* Begin Data to use *

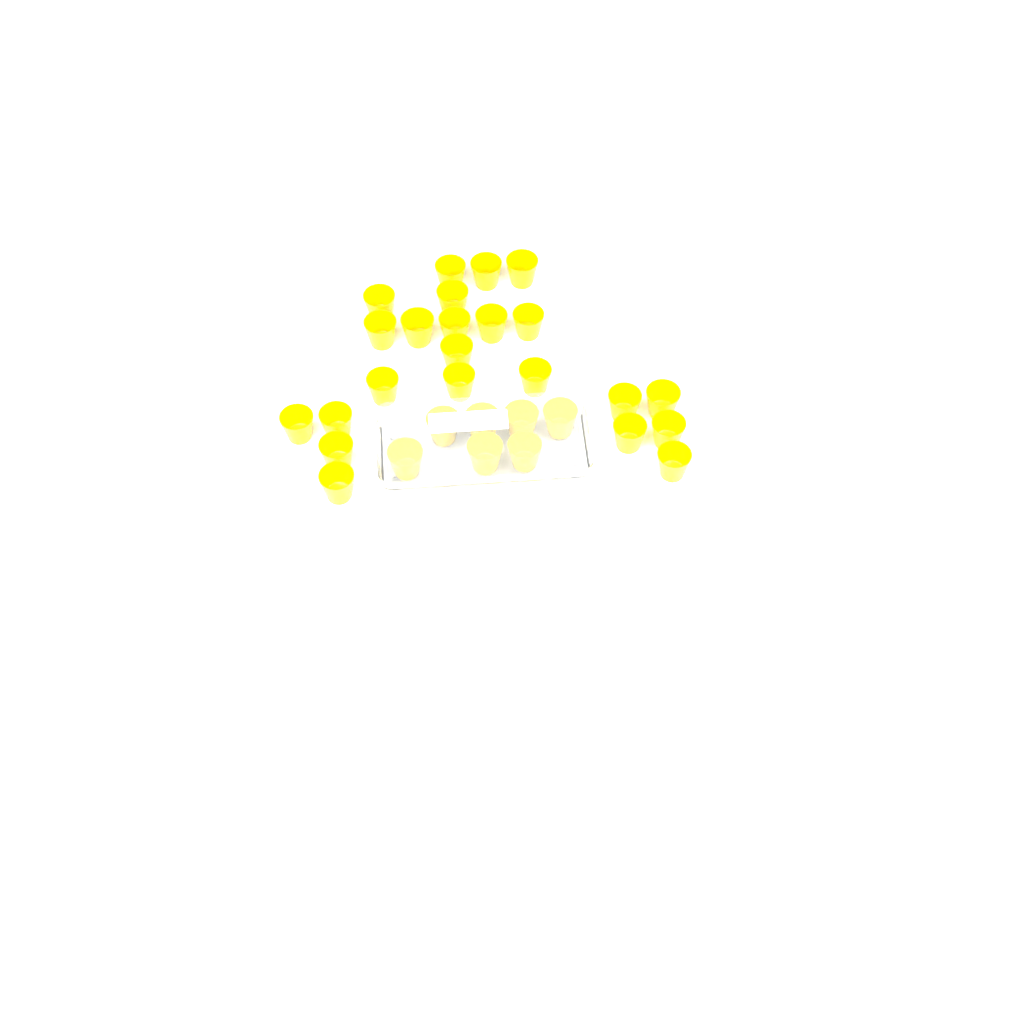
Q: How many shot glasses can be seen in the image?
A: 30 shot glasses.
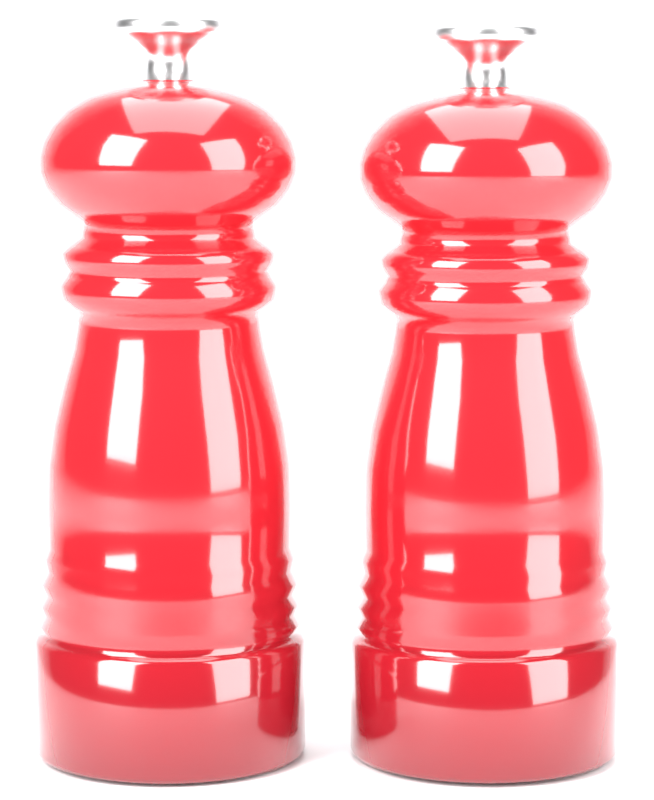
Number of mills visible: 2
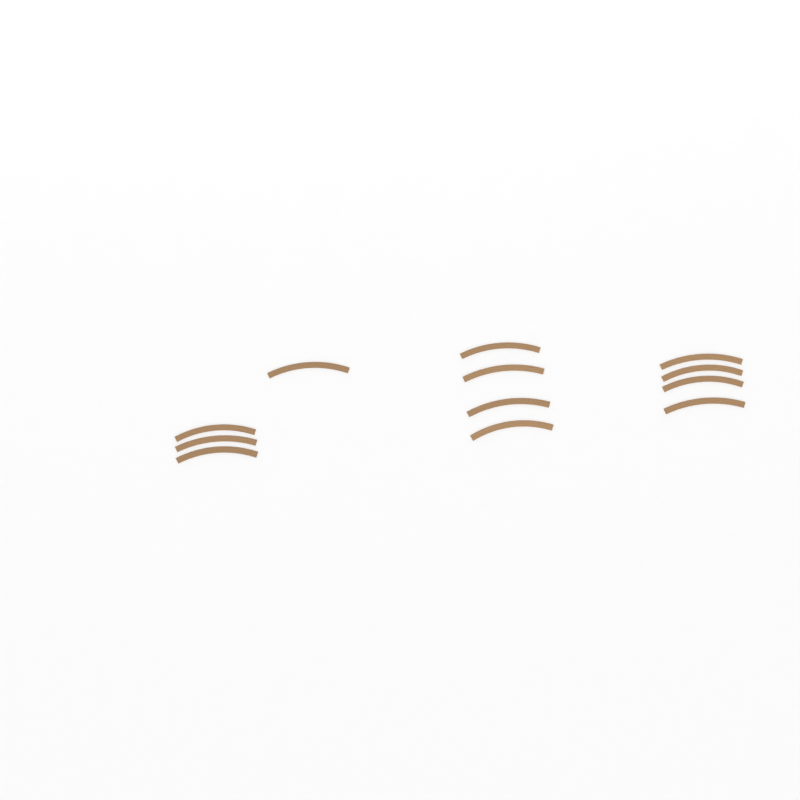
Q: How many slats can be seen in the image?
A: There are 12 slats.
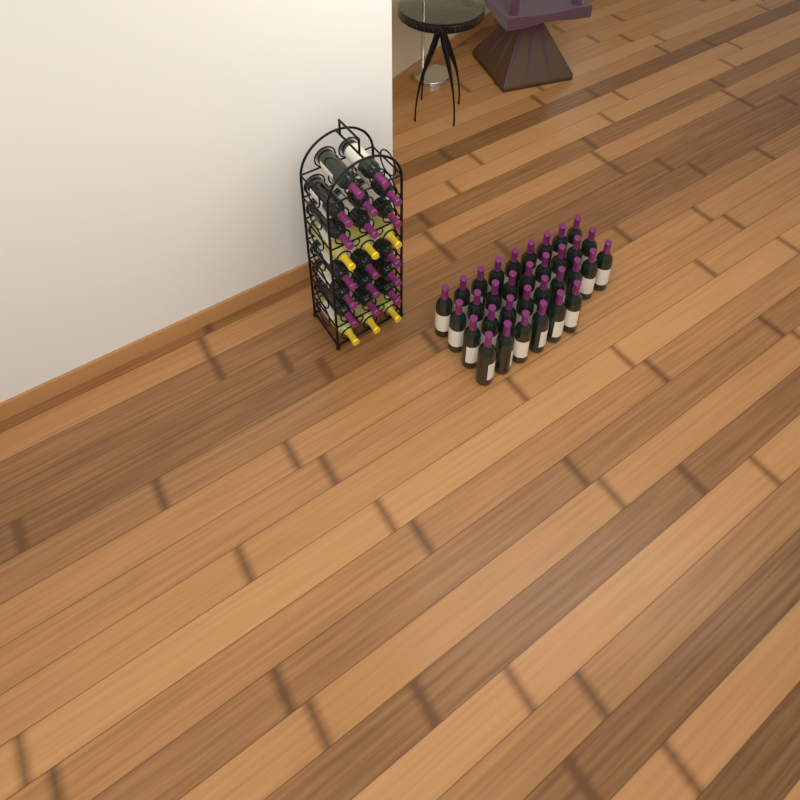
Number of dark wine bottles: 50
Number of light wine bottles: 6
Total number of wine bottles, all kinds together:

* End Data to use *

▶ **Task description**
Put every line of the records above into a Markdown table with two columns, Row and Line. Number each row, skip any blank lines, and leave the pictures out.

▶ **Written solution**
| Row | Line |
|---|---|
| 1 | Q: How many shot glasses can be seen in the image? |
| 2 | A: 30 shot glasses. |
| 3 | Number of mills visible: 2 |
| 4 | Q: How many slats can be seen in the image? |
| 5 | A: There are 12 slats. |
| 6 | Number of dark wine bottles: 50 |
| 7 | Number of light wine bottles: 6 |
| 8 | Total number of wine bottles, all kinds together: |